To reflect the change, the Trust re-registered with the Charity Commissioners in 2004. It also registered as a Trust Company Limited by Guarantee.
From the start, Quicken was underpinned by Geoff and Geraldine’s Christian faith. But preaching was never the main aim. As Geoff puts it: “We are inspired by the words of Francis of Assisi: ‘Wherever you go, preach the Gospel – and only if necessary, use words’. On every visit we share our experience of God in church. We also share our faith when asked by others who have experienced a miraculous provision or felt God’s love personally.”
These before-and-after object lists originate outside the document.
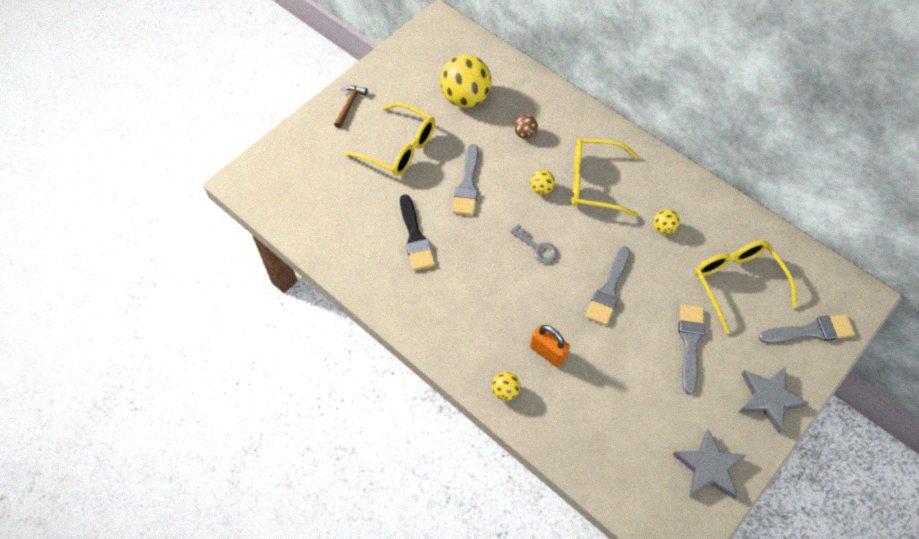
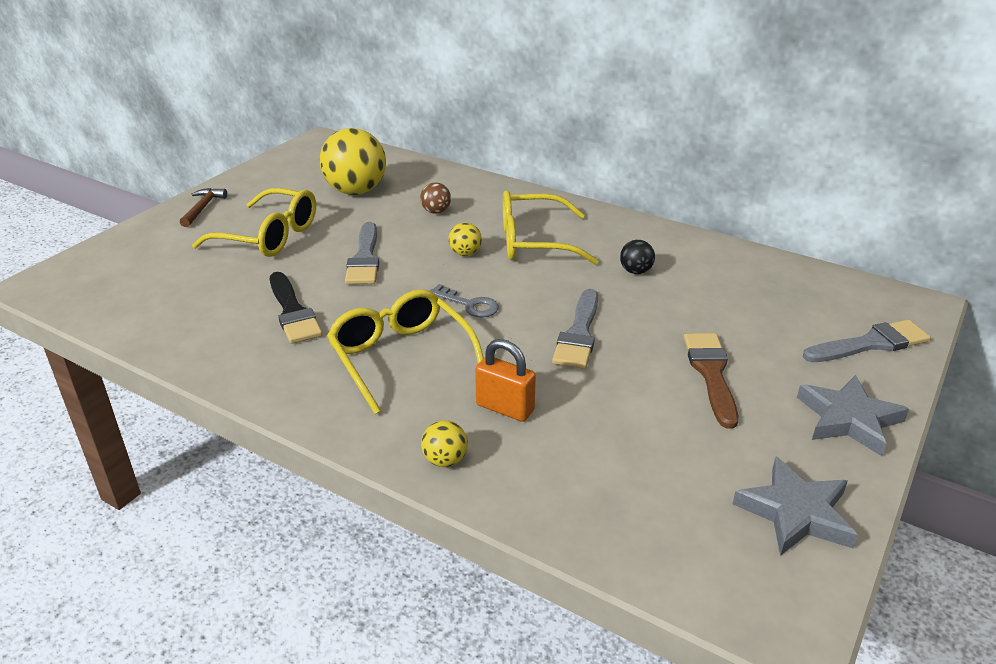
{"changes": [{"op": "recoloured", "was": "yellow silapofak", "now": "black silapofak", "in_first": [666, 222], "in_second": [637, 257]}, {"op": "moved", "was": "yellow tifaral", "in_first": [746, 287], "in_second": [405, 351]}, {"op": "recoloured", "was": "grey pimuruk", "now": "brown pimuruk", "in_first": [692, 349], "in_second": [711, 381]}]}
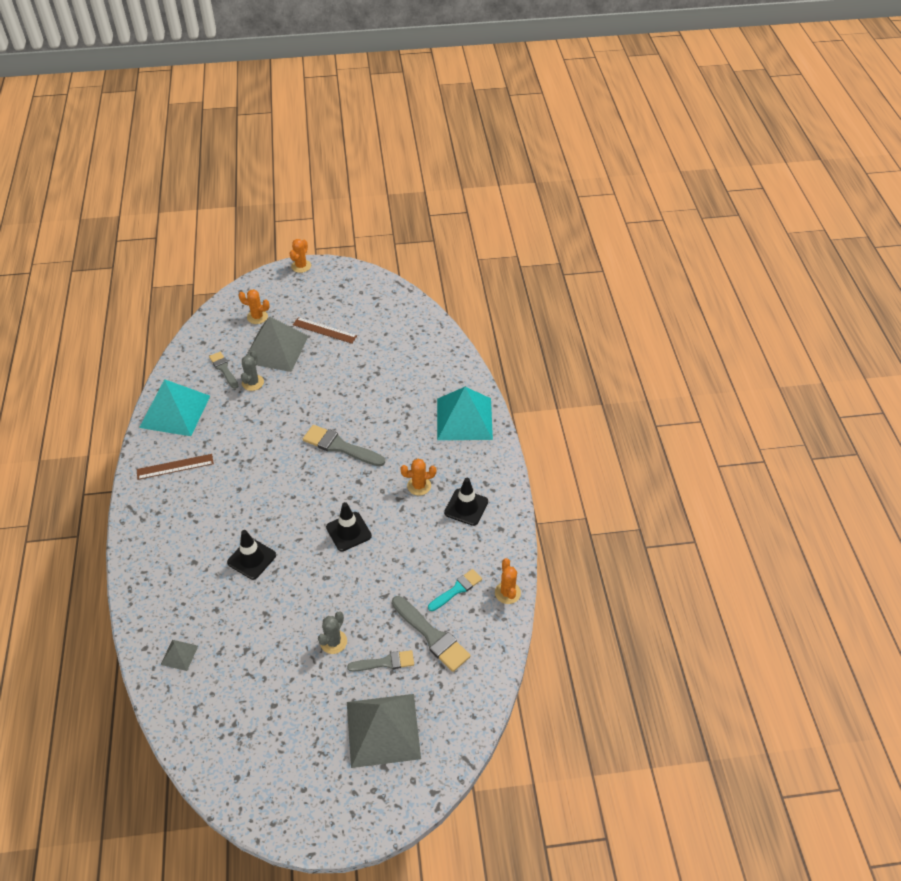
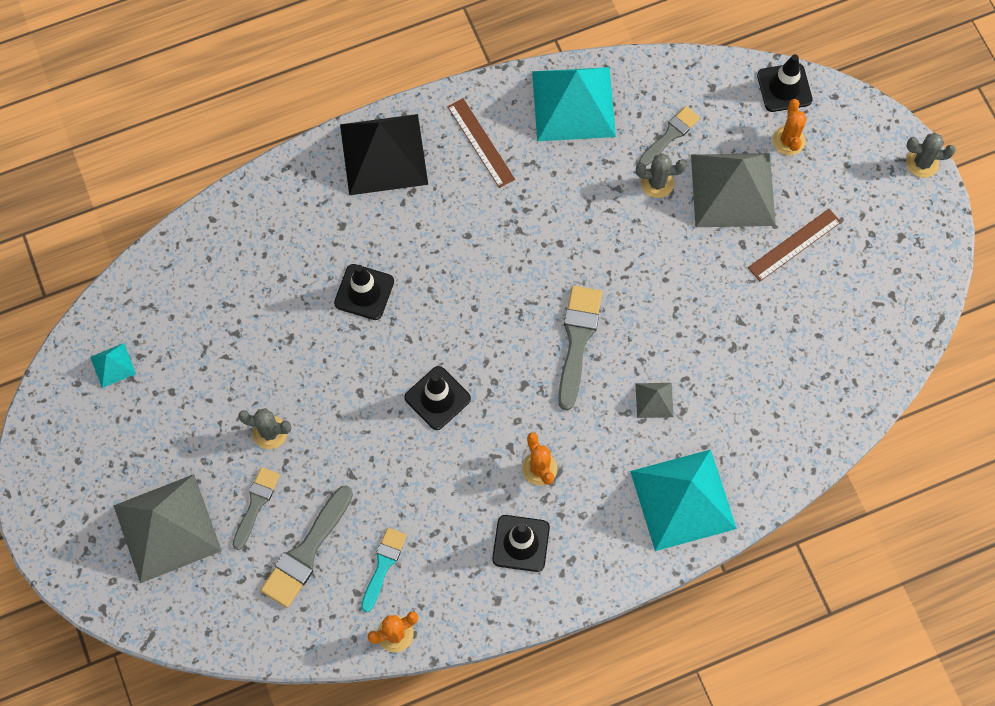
{"changes": [{"op": "recoloured", "was": "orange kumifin", "now": "grey kumifin", "in_first": [300, 256], "in_second": [931, 155]}, {"op": "turned", "was": "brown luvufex", "in_first": [325, 330], "in_second": [794, 245], "clockwise": 45}, {"op": "turned", "was": "turquoise pimuruk", "in_first": [455, 590], "in_second": [384, 570], "clockwise": -105}, {"op": "moved", "was": "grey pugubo", "in_first": [179, 655], "in_second": [654, 400]}, {"op": "turned", "was": "grey pimuruk", "in_first": [380, 660], "in_second": [256, 508], "clockwise": -135}, {"op": "added", "now": "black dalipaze", "in_second": [785, 83]}, {"op": "added", "now": "black pugubo", "in_second": [384, 154]}, {"op": "added", "now": "turquoise pugubo", "in_second": [113, 365]}]}
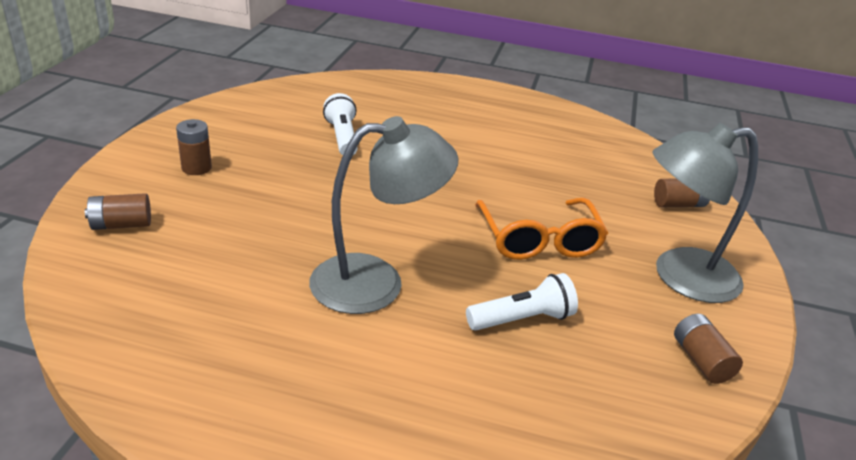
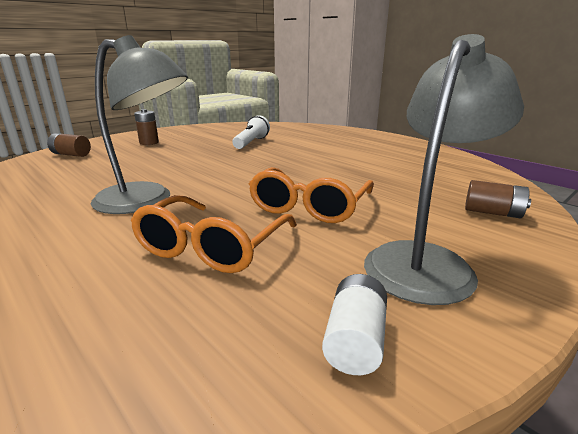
{"changes": [{"op": "turned", "was": "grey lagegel", "in_first": [705, 213], "in_second": [444, 169], "clockwise": 105}, {"op": "replaced", "was": "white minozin", "now": "orange tifaral", "in_first": [522, 302], "in_second": [213, 234]}, {"op": "recoloured", "was": "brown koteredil", "now": "white koteredil", "in_first": [708, 349], "in_second": [354, 324]}]}
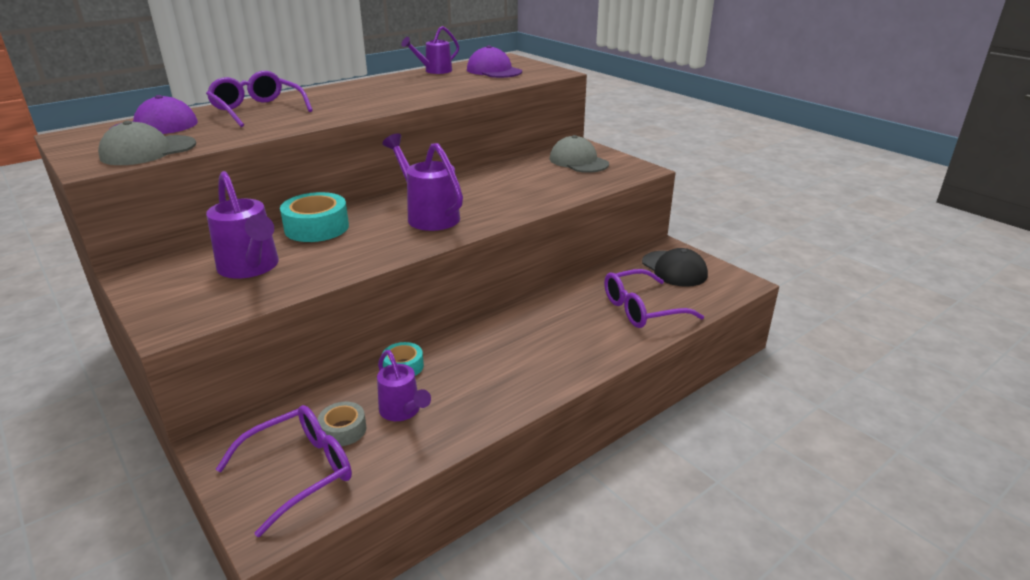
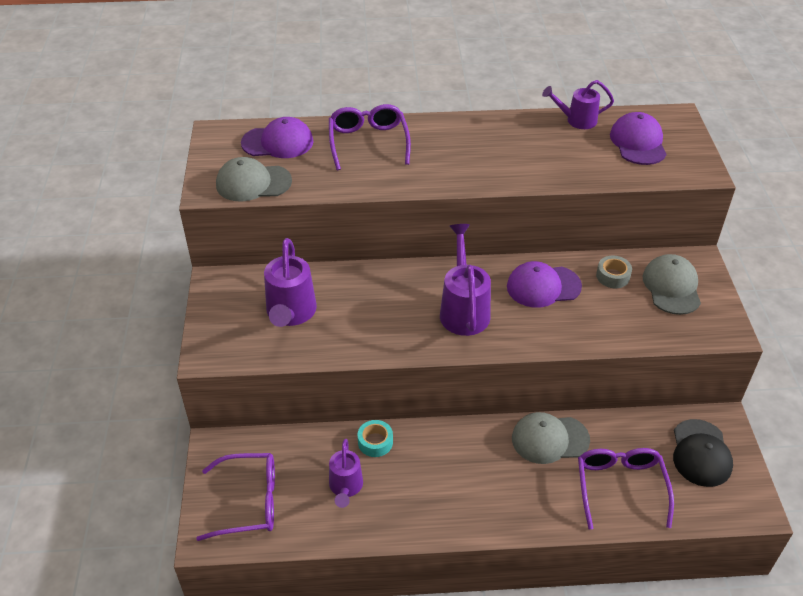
{"changes": [{"op": "removed", "was": "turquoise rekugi", "in_first": [314, 217]}, {"op": "turned", "was": "purple tifaral", "in_first": [654, 298], "in_second": [626, 489], "clockwise": 75}, {"op": "moved", "was": "grey rekugi", "in_first": [342, 424], "in_second": [614, 272]}, {"op": "added", "now": "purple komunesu", "in_second": [544, 284]}, {"op": "added", "now": "grey komunesu", "in_second": [551, 438]}]}
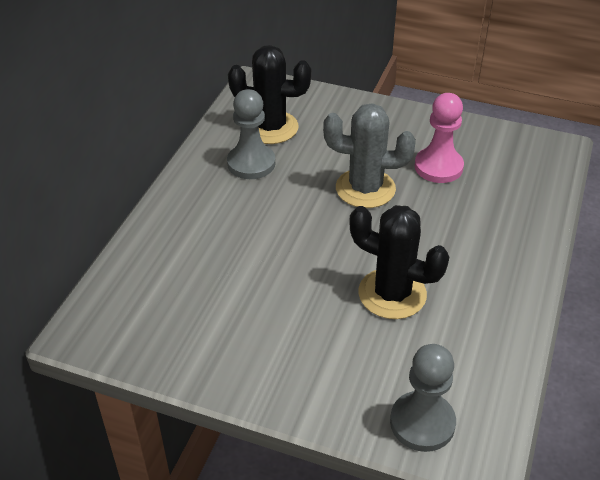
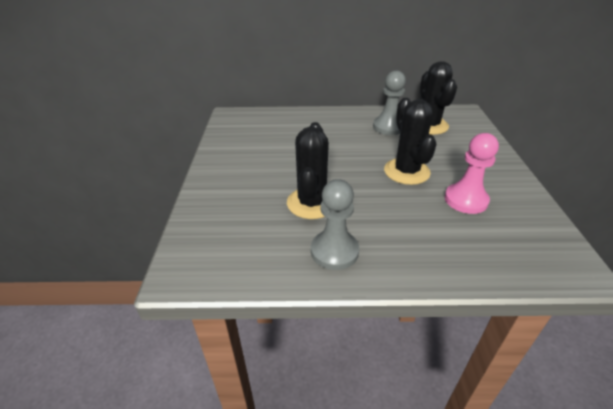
{"changes": [{"op": "recoloured", "was": "grey kumifin", "now": "black kumifin", "in_first": [369, 155], "in_second": [410, 141]}, {"op": "moved", "was": "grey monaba", "in_first": [423, 398], "in_second": [335, 224]}]}
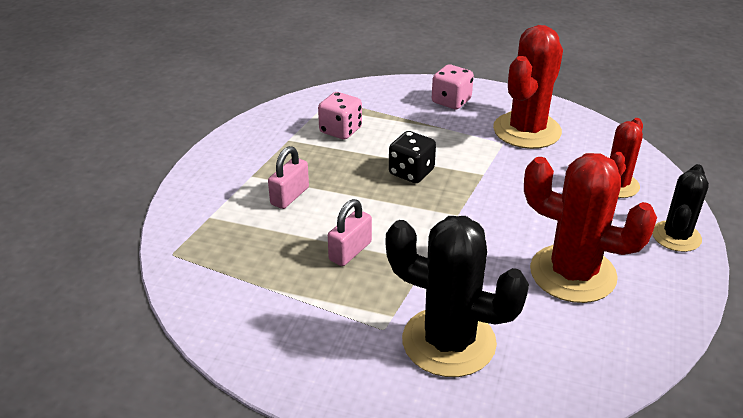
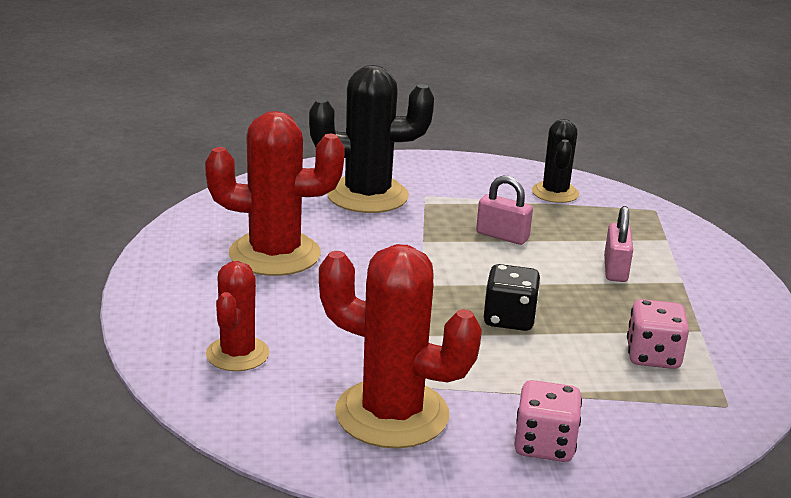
{"changes": [{"op": "turned", "was": "red kumifin", "in_first": [528, 87], "in_second": [400, 346], "clockwise": -75}, {"op": "moved", "was": "black kumifin", "in_first": [680, 208], "in_second": [555, 161]}, {"op": "turned", "was": "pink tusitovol", "in_first": [350, 232], "in_second": [504, 210], "clockwise": -75}]}
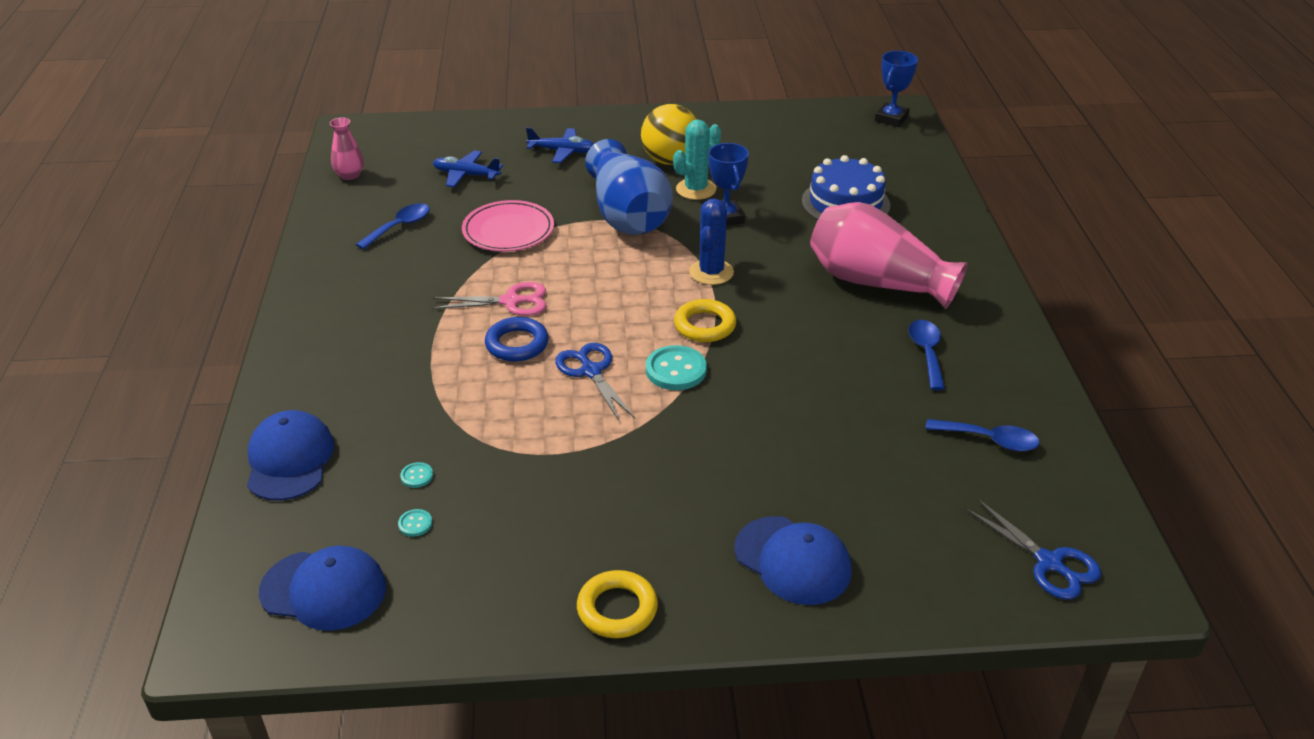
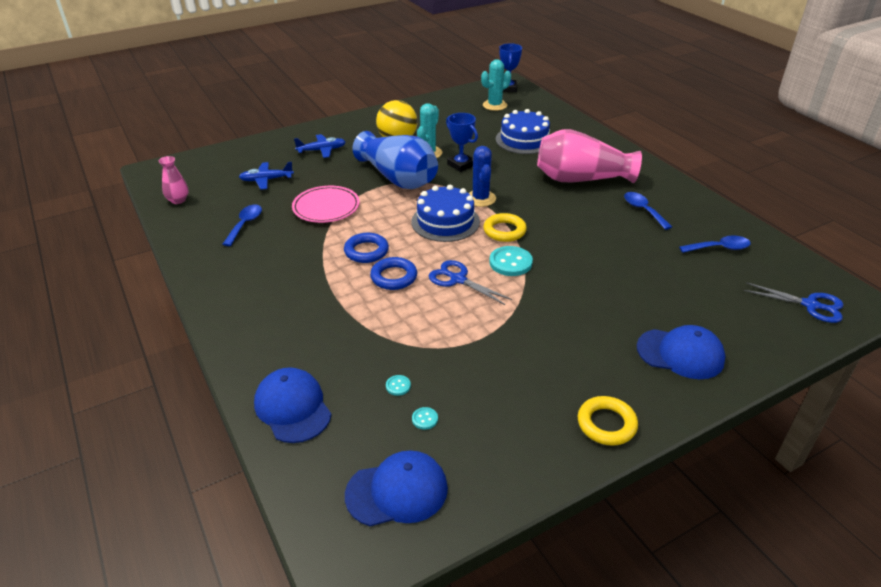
{"changes": [{"op": "replaced", "was": "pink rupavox", "now": "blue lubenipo", "in_first": [489, 299], "in_second": [366, 248]}, {"op": "added", "now": "turquoise kumifin", "in_second": [496, 85]}, {"op": "added", "now": "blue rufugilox", "in_second": [445, 213]}]}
In its first decade in Kabubbu, Quicken Trust has helped tackle the destitution, disease and despair endured by villagers who once described themselves as “the Forgotten People” Success stories include:
- More than 400 sponsored children currently attend school
- New Primary and Secondary schools – teaching over 1,000 children every year
- a Health Centre treating around 13,000 patient visits each year
- Building Projects for 160 families
- Building Projects supplying safe water through 9 boreholes
- Help for HIV Mothers among 780 AIDS patients each month
- Child Foster Care, and Elderly Care for 90
Kabubbu lies 20 miles north of Uganda’s capital, Kampala. Kabubbu parish spreads over a large area, making it tricky to estimate the population but about 4,200 live within two miles of Kabubbu village centre.
Geoff and Geraldine were inspired to get involved there after a chance visit in 1999. Neither had a background in Third World charity work although Geoff’s career in marketing, sales, publishing, corporate development and administration with companies such as WH Smith, CCLI and Kingsway provided a useful grounding.
Geraldine’s CV included working with disadvantaged young people and counselling where her expertise led her to produce training materials. These were accredited by the Association of Christian Counsellors and recognised by the University of Wales.
But an encounter, during a visit to Uganda, prompted them to action. For, beneath the veneer of lush vegetation and rural peace, they found a community racked by AIDS and malaria, without work and without much hope. They left promising only to return to the UK and tell the story of what they had seen. And with some Divine intervention, things began to develop.